AdobeIndoorNav Dataset

Figure 1. The AdobeIndoorNav Dataset and other 3D scene datasets. Our dataset supports research on robot visual navigation in real-world scenes. It provides visual inputs given a robot position: (a) the original 3D point cloud reconstruction; (b) the densely sampled locations shown on 2D scene map; (c) four examples RGB images captured by robot camera and their corresponding locations and poses. Sample views from 3D synthetic and real-world recontructed scene datasets: (d) Observation images from two synthetic datasets: SceneNet RGB-D and AI2-THOR; (e) Rendered images from two real-world scene datasets: Stanford 2D-3D-S and ScanNet.

About the paper

Arxiv Version: https://arxiv.org/abs/1802.08824

Project Page: https://cs.stanford.edu/~kaichun/adobeindoornav/

Video: https://youtu.be/iqo1ihr_qXI

Contact: kaichun@cs.stanford.edu

About this repository

This repository contains the AdobeIndoorNav dataset and the relevant codes for visualization. The dataset is proposed and used in the paper The AdobeIndoorNav Dataset: Towards Deep Reinforcement Learning based Real-world Indoor Robot Visual Navigation by Kaichun Mo, Haoxiang Li, Zhe Lin, Joon-Young Lee. We design a semi-automatic pipeline to collect a new dataset for robot indoor visual navigation. Our dataset includes 3D reconstruction for real-world scenes as well as densely captured real 2D images from the scenes. It provides high-quality visual inputs with real-world scene complexity to the robot at dense grid locations.

Dependencies

All the code is tested in Python2.7. Please run the following commands to install the dependencies.

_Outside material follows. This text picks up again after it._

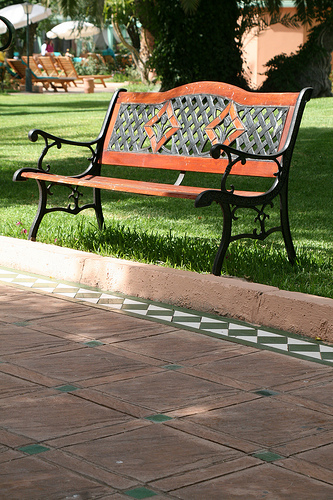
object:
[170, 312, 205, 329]
tile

       pip install -r requirements.txt

The Dataset

Please check the README.md under folder datasets to download the dataset.

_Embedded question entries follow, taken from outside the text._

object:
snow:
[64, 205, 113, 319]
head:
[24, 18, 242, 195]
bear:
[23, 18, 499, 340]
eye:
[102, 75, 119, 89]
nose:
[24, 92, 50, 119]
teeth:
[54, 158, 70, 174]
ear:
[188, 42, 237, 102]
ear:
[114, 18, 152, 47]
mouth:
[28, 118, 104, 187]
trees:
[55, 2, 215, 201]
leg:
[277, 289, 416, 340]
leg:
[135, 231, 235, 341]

The first-version dataset contains 24 scenes (i.e. 15 office rooms, 5 conference rooms, 2 open spaces, 1 kitchen, 1 storage room). For each scene, we propose the raw 3D point cloud in ply format, the 2D obstacle map and laser-scan map, the ground-truth world graph map and a set of densely captured panoramic 360 images at each observation location.

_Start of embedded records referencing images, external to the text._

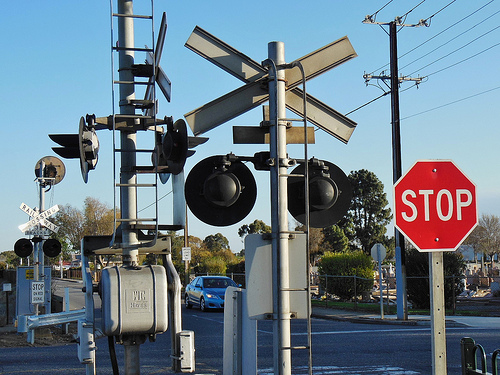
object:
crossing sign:
[18, 202, 61, 234]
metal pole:
[426, 247, 447, 374]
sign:
[393, 158, 478, 252]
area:
[1, 0, 500, 375]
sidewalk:
[0, 288, 500, 375]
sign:
[182, 24, 358, 145]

The dataset splits are in splits folder. It contains the train/test split and all scene sub-category splits.

The dataset statistics are in stats folder. It contains the sparse landmark location ids (stats/landmark_targets) and the dense SIFT-featureful location ids (stats/landmark_targets), as introduced in the paper.

Quick Start

You can run the following command to quickly browse in et12-kitchen scene.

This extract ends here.